Charlotte Sidwell, a director at Brunswick Group, has worked with the Victoria and Albert Museum, the British Museum, according to her employee profile on Brunswick Group’s website, as well as the East Bank — a cultural hub that opened in Stratford in January this year that is home to Sadler’s Wells’ new 550-seat theatre. Vice-President Louise Charlton, who co-founded Brunswick Group in 1987, is a trustee of the National Theatre.
Susan Gilchrist, Brunswick Group’s chair of global clients, is a former chair of the Southbank Centre, and also served as a trustee of London’s Old Vic theatre.
Patrick Handley co-heads Brunswick’s Energy and Resources team, which works directly with oil and gas clients. According to Handley’s LinkedIn profile, his clients include BP — Handley led Brunswick Group’s London crisis communications for BP during the Deepwater Horizon disaster, according to the Telegraph. He “often works with Brunswick Arts on prominent theatre, museum and art gallery assignments,” according to the firm’s website.
“The revelation that Sadler’s Wells has now turned to Brunswick, a PR firm known for rehabilitating the public image of fossil fuel giants like BP, is sadly not surprising. What is shocking is hearing a publicly funded arts institution adopt the same crisis-communications playbook and corporate language as Barclays and BP,” said the spokesperson for Cultural Workers Against Genocide.
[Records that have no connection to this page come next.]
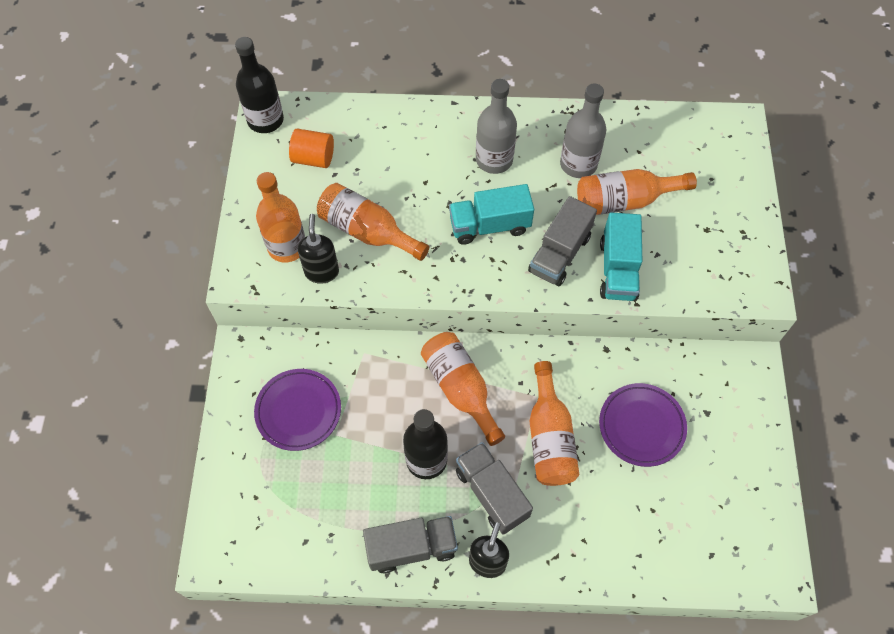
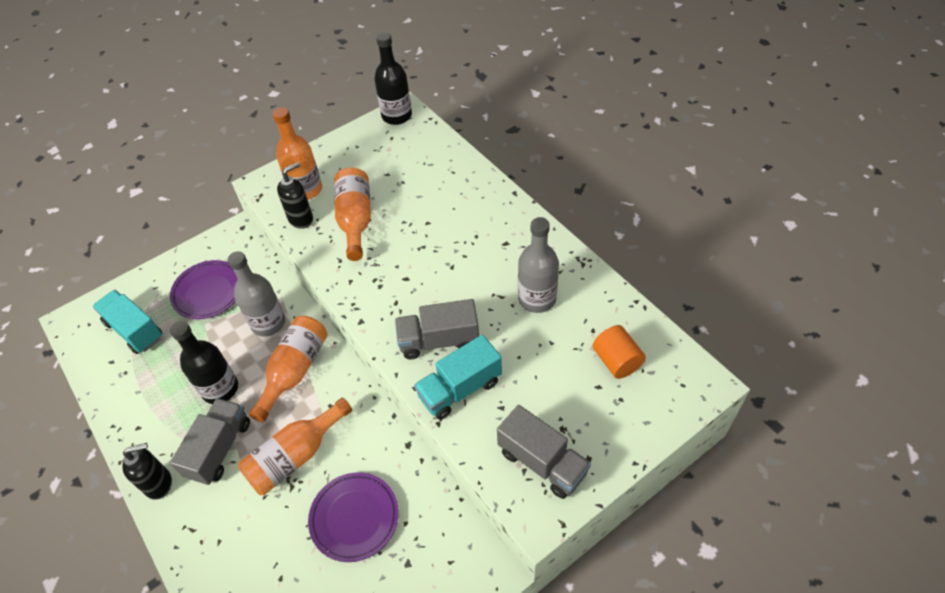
camera: 55 degrees right, 10 degrees down
orange cylinder [289,129,334,168] -> orange cylinder moved to [593,325,646,379]
grey truck [363,516,458,573] -> grey truck moved to [497,405,591,499]
turquoise truck [449,184,534,245] -> turquoise truck moved to [93,290,162,354]
grey bottle [476,79,517,174] -> grey bottle moved to [228,251,285,337]
orange bottle [577,169,697,215] -> none

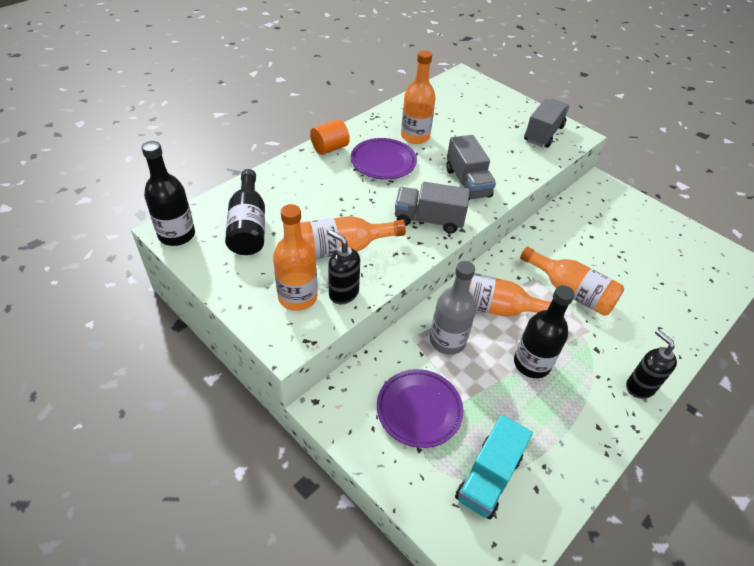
camera: 105 degrees left, 5 degrees down
grey truck [170,398,250,485] -> grey truck moved to [395,182,470,234]
purple plate [308,472,399,562] -> purple plate moved to [351,138,417,180]
turquoise truck [414,335,502,420] -> none
grey bottle [518,217,559,313] -> orange bottle [401,50,436,144]
orange cylinder [593,325,646,379] -> orange cylinder moved to [310,119,350,155]
none -> black bottle [225,169,265,255]

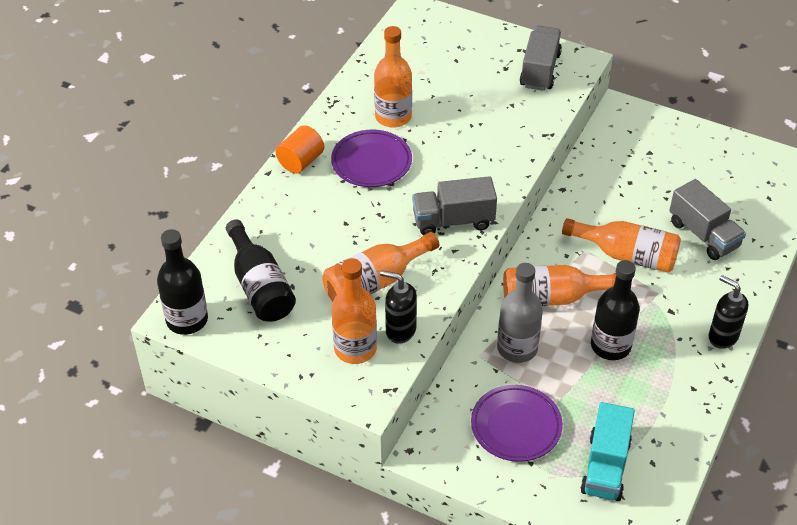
camera: 15 degrees left, 0 degrees up
grey truck [446,135,496,200] -> grey truck moved to [669,179,746,260]

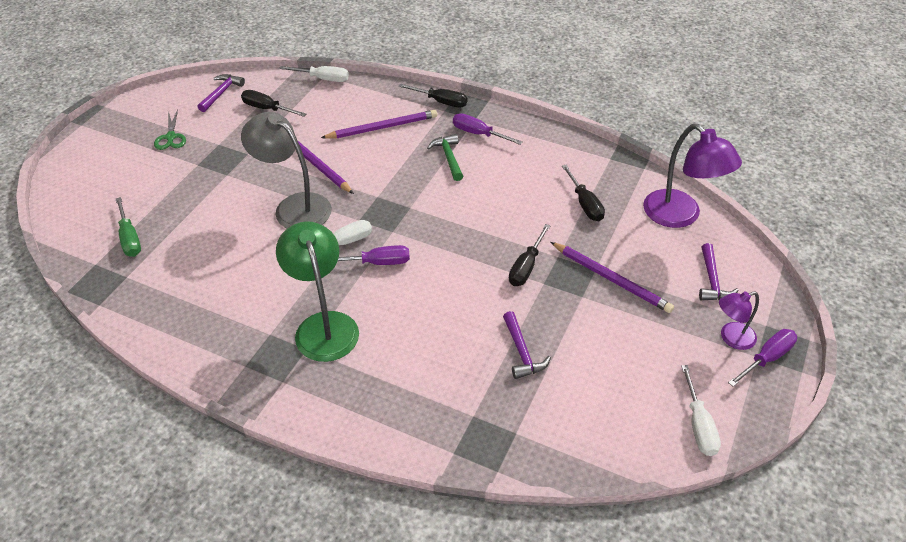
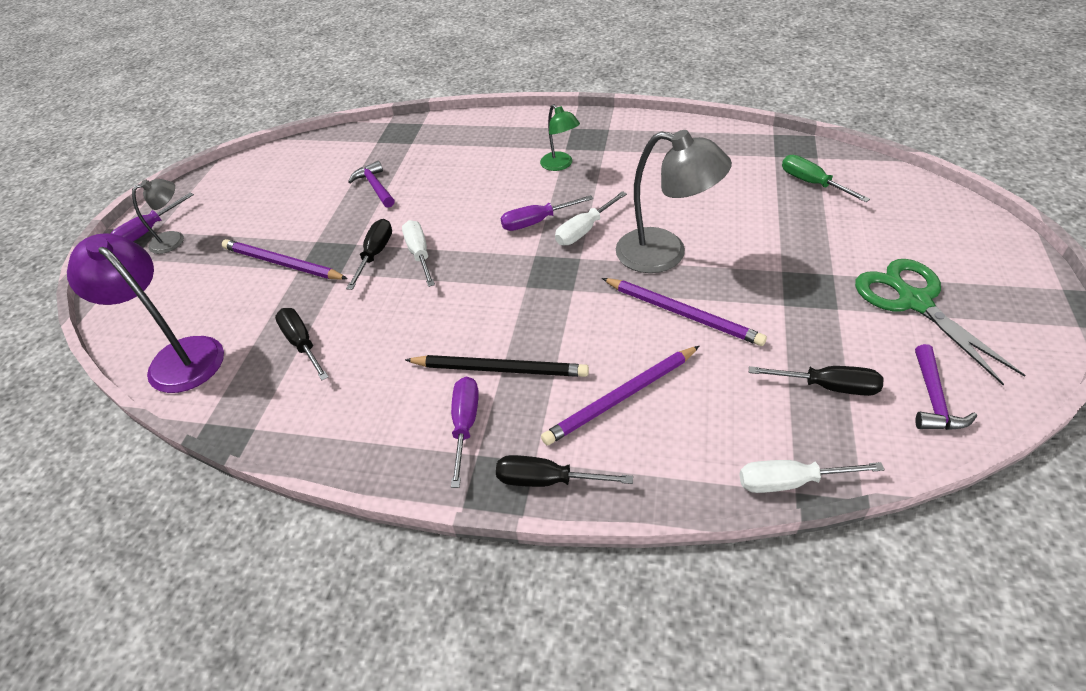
camera: 170 degrees right, 0 degrees up
green scissors [154,110,186,150] -> green scissors [855,259,1025,386], size x1.80
green lamp [276,221,359,362] -> green lamp [540,104,580,171], size x0.55
green hammer [427,134,463,181] -> black pencil [405,355,589,377]
purple screwdriver [453,113,522,145] -> purple screwdriver turned 105 degrees counterclockwise [451,377,479,488]
white screwdriver [681,365,721,456] -> white screwdriver moved to [402,220,435,287]
purple hammer [699,243,739,300] -> none
purple lamp [719,291,759,350] -> grey lamp [132,179,184,254]

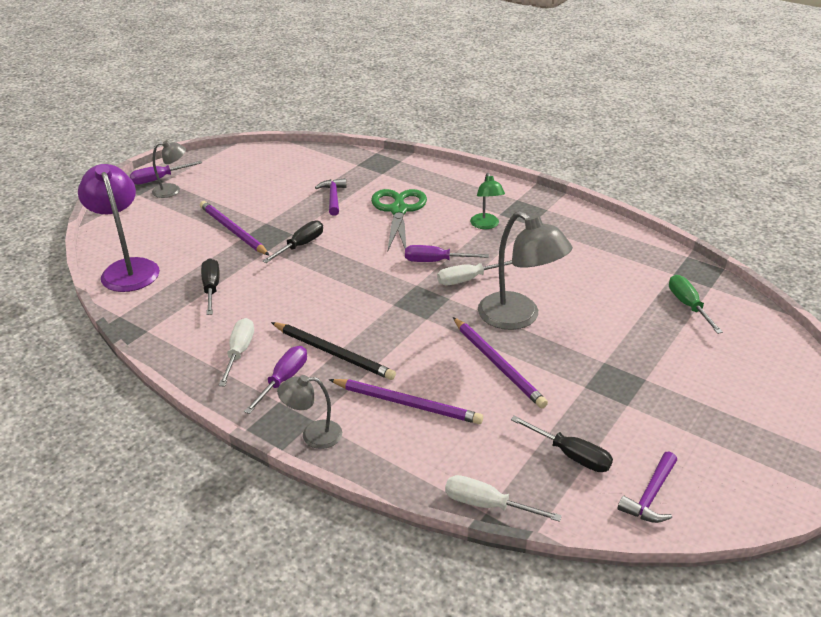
camera: 20 degrees right, 10 degrees down
white screwdriver [402,220,435,287] -> white screwdriver moved to [218,318,254,386]
black screwdriver [496,455,633,487] -> grey lamp [277,375,342,449]
purple pencil [541,346,699,445] -> purple pencil turned 150 degrees counterclockwise [329,379,483,424]
green scissors [855,259,1025,386] -> green scissors moved to [371,189,427,250]

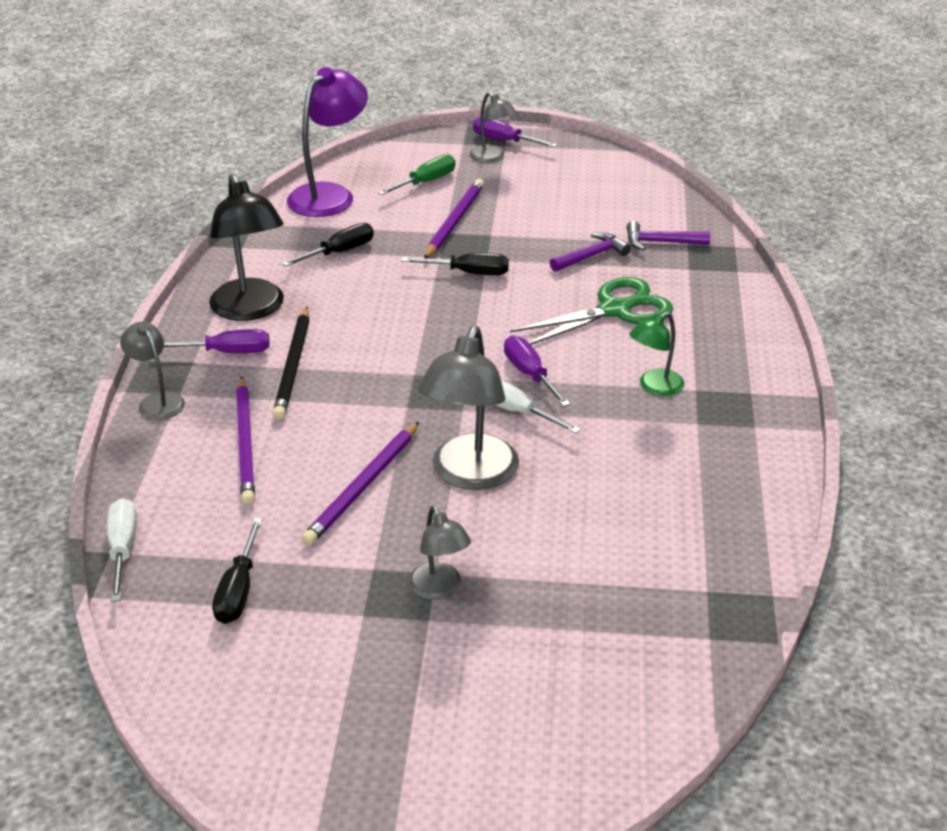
camera: 60 degrees right, 0 degrees up
white screwdriver [218,318,254,386] -> black lamp [209,174,284,321]
purple hammer [617,452,677,523] -> purple hammer moved to [627,221,710,250]
green screwdriver [669,275,723,334] -> green screwdriver moved to [378,154,456,195]
none -> grey lamp [408,506,471,600]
“At this point,” they said, “we must ask ourselves, when did our cultural spaces stop being publicly held places of collective imagination, solidarity and courage, and become corporate vehicles defending the interests of financiers implicated in mass violence?”
CORRECTION (17/12/25): The original version of this article stated that the Edinburgh International Festival had ended a funding partnership with Baillie Gifford. The correct organization is the Edinburgh International Book Festival.